# Race at Medora Avenue Raceway in Portage In.



## brownie374 (Nov 21, 2007)

*Race at Medora Avenue Raceway in Portage In. On May 18 th*

I will be having a race Friday May 18.Doors open at 7pm till ?We will race the usual tjet and afx classes.Also that week my wife is out of town so if anybody needs some test and tune time on my track just LMK ahead of time and you can come by from 7-10 in the evening,this will be the last warm up before the Benifit race.There will be no charge for Fridays race but you guys have to let me win 1 race because it will be my 51st birthday.


----------



## Steelix_70 (Feb 19, 2012)

Woot Hoo a brithday party and racing, on a Friday night I'm in. Can we get some testing done that night too?


----------



## brownie374 (Nov 21, 2007)

Steelix_70 said:


> Woot Hoo a brithday party and racing, on a Friday night I'm in. Can we get some testing done that night too?


Sure thing and you could come by mon-Thursday for test and tune just LMK


----------



## brownie374 (Nov 21, 2007)

*Race on may 18*

Bump it up


----------



## brownie374 (Nov 21, 2007)

Bump it up who's in for the Friday race


----------



## JVerb (Oct 6, 2006)

I will be there Friday.

Peace,
Verb


----------



## ajd350 (Sep 18, 2005)

I'm in. Fair warning.

Al:dude:


----------



## Steelix_70 (Feb 19, 2012)

I'll be there, I hope if I don't get lost.
Ed:thumbsup:


----------



## honda27 (Apr 17, 2008)

*race*

i wont get there til 8 pm im working hobby shop til 7


----------



## brownie374 (Nov 21, 2007)

Cool,nice casual race,possible slight intoxication.


----------



## brownie374 (Nov 21, 2007)

(Records in a dataset)
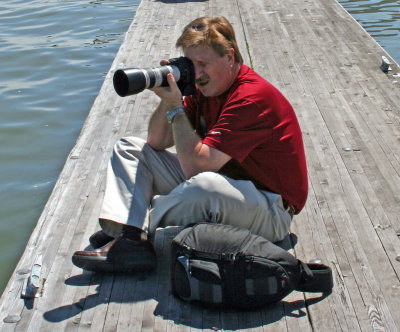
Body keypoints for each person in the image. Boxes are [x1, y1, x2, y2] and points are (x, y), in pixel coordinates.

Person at [72, 16, 308, 273]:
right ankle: (128, 234)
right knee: (131, 148)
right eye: (190, 63)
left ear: (229, 58)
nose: (196, 74)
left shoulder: (251, 98)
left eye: (203, 63)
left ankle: (132, 230)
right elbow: (157, 142)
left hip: (271, 210)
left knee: (204, 186)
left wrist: (176, 108)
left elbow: (198, 170)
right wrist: (167, 97)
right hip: (229, 185)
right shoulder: (206, 89)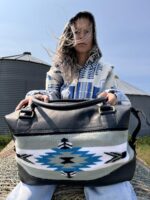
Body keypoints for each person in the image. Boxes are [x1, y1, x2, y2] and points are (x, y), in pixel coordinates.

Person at [7, 11, 137, 200]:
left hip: (94, 136)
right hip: (59, 134)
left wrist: (112, 95)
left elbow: (119, 97)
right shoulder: (59, 68)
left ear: (94, 35)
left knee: (111, 190)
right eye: (77, 32)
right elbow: (50, 94)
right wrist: (37, 97)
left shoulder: (105, 70)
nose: (82, 36)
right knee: (32, 190)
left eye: (87, 31)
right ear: (70, 35)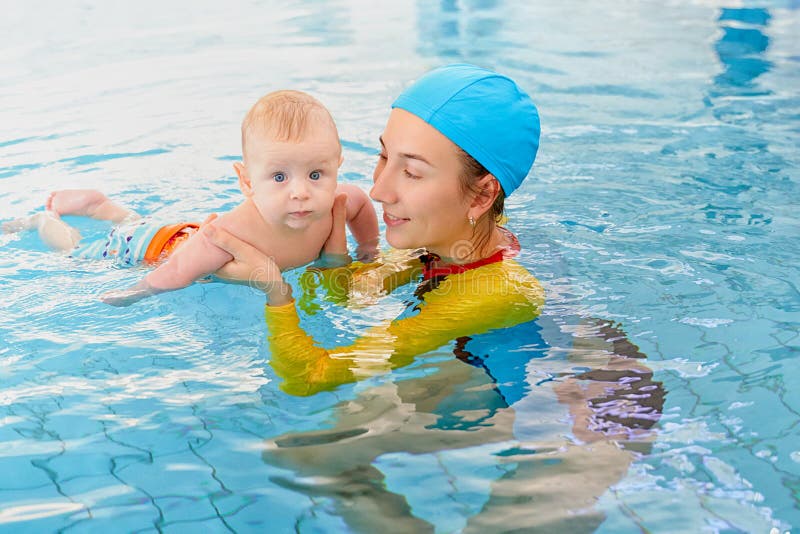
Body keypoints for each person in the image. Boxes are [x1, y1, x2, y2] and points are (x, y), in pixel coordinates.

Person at [204, 65, 663, 530]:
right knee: (309, 455)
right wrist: (324, 245)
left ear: (481, 195)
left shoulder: (495, 286)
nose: (380, 189)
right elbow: (350, 297)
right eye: (383, 159)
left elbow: (311, 376)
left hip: (592, 417)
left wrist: (275, 292)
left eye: (411, 172)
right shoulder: (451, 247)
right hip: (508, 378)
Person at [2, 90, 379, 306]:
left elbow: (360, 204)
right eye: (279, 176)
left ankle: (103, 207)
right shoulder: (235, 230)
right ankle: (45, 220)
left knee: (140, 225)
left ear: (337, 166)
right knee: (76, 253)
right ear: (247, 182)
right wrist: (135, 293)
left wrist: (368, 249)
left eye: (317, 174)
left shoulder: (336, 201)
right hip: (155, 250)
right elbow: (178, 272)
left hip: (183, 233)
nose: (301, 192)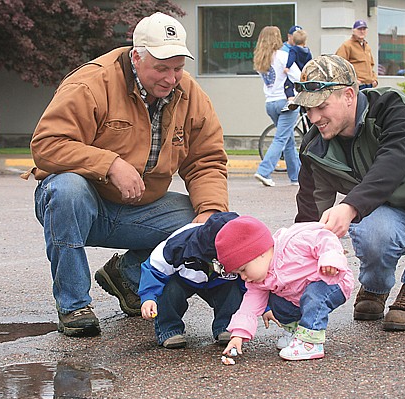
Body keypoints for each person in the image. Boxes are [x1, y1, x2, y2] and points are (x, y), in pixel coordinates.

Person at [23, 12, 229, 337]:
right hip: (86, 205)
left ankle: (128, 275)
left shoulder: (190, 95)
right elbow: (46, 145)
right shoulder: (91, 84)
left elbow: (206, 161)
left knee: (216, 224)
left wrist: (210, 213)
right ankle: (74, 305)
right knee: (65, 189)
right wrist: (110, 164)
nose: (171, 78)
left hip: (142, 209)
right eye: (161, 68)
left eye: (177, 68)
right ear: (136, 56)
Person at [291, 55, 405, 331]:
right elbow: (309, 219)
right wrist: (287, 287)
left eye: (321, 106)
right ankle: (375, 287)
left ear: (349, 96)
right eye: (307, 109)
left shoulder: (389, 105)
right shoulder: (314, 148)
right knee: (370, 228)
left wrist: (350, 206)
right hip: (387, 215)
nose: (313, 117)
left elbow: (393, 162)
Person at [217, 215, 354, 361]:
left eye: (243, 269)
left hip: (332, 281)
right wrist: (238, 334)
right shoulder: (258, 281)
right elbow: (249, 307)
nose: (243, 277)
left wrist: (330, 259)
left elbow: (324, 237)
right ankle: (295, 332)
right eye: (238, 274)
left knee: (314, 295)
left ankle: (310, 343)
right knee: (276, 303)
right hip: (299, 295)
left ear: (260, 252)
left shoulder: (293, 243)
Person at [138, 212, 245, 349]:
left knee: (232, 291)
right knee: (169, 290)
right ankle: (169, 329)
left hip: (220, 280)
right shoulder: (178, 243)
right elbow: (154, 269)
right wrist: (148, 297)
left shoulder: (242, 250)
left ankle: (227, 326)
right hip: (183, 277)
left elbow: (252, 282)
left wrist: (265, 307)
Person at [252, 26, 301, 187]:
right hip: (287, 102)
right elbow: (299, 76)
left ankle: (296, 177)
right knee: (281, 138)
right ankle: (264, 171)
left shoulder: (260, 59)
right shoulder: (283, 56)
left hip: (270, 103)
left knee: (288, 140)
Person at [335, 19, 378, 89]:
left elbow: (371, 65)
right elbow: (339, 65)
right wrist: (353, 81)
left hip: (369, 85)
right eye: (359, 29)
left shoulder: (367, 47)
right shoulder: (347, 45)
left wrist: (375, 79)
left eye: (364, 29)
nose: (362, 31)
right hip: (357, 85)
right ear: (353, 31)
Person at [281, 25, 302, 100]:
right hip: (286, 85)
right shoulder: (283, 50)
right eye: (295, 36)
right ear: (289, 36)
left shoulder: (302, 49)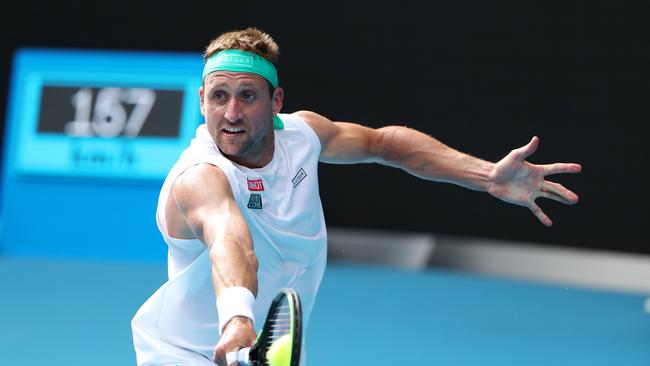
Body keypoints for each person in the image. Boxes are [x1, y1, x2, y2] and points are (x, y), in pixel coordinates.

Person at [131, 27, 581, 366]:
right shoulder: (199, 176)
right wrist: (237, 319)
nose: (231, 113)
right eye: (219, 96)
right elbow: (232, 242)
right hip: (190, 352)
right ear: (203, 100)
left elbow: (387, 145)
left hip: (267, 349)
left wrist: (486, 176)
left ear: (276, 101)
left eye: (247, 96)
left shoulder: (303, 135)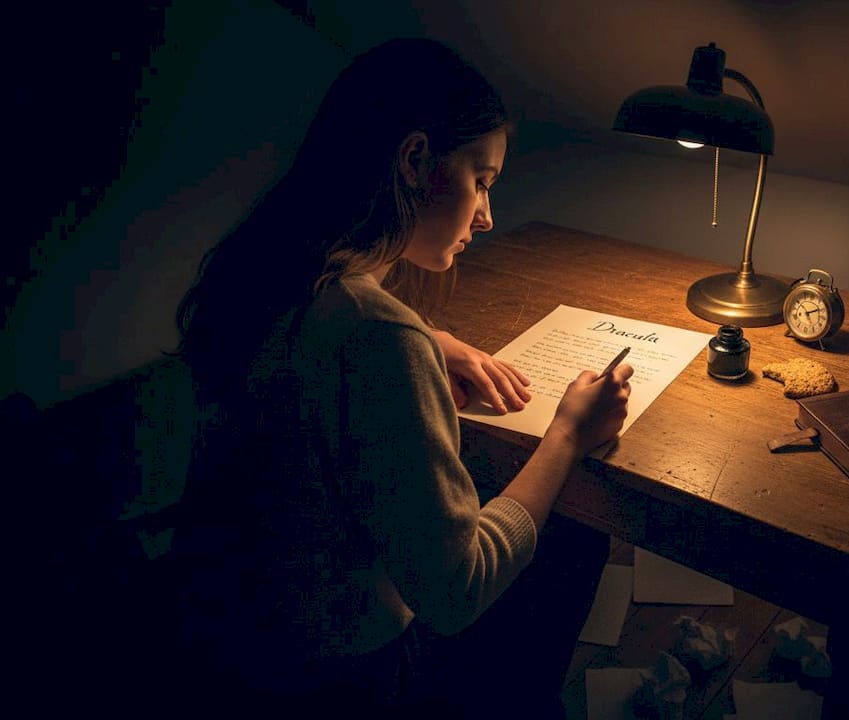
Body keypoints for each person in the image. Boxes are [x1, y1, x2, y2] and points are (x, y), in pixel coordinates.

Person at [169, 38, 632, 716]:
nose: (486, 214)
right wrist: (566, 433)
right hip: (338, 681)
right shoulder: (378, 336)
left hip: (226, 642)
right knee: (578, 530)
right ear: (416, 160)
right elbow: (456, 593)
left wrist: (434, 339)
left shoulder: (259, 274)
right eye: (482, 180)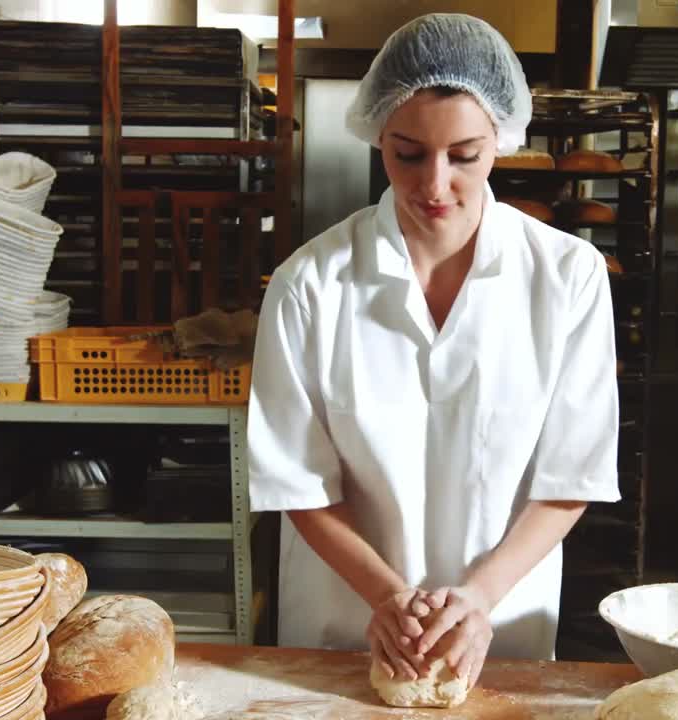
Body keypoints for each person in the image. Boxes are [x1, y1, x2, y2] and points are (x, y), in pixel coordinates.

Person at [246, 12, 620, 691]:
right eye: (407, 153)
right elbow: (298, 481)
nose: (435, 184)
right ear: (376, 137)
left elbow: (572, 475)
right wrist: (387, 597)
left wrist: (477, 598)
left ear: (502, 140)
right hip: (343, 621)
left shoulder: (568, 277)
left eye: (465, 155)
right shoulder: (312, 283)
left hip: (502, 622)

- [Actions to take]
(1) Rewrite the race thread starting at "## honda27 (Apr" and ending at "race,possible slight intoxication.", putting "train store" in place of "hobby shop".
(2) According to the race thread, what time do doors open for the Friday race?
The records are not needed here.

- [Solutions to the tasks]
(1)
## honda27 (Apr 17, 2008)

*race*

i wont get there til 8 pm im working train store til 7


----------



## brownie374 (Nov 21, 2007)

Cool,nice casual race,possible slight intoxication.

(2) 7 pm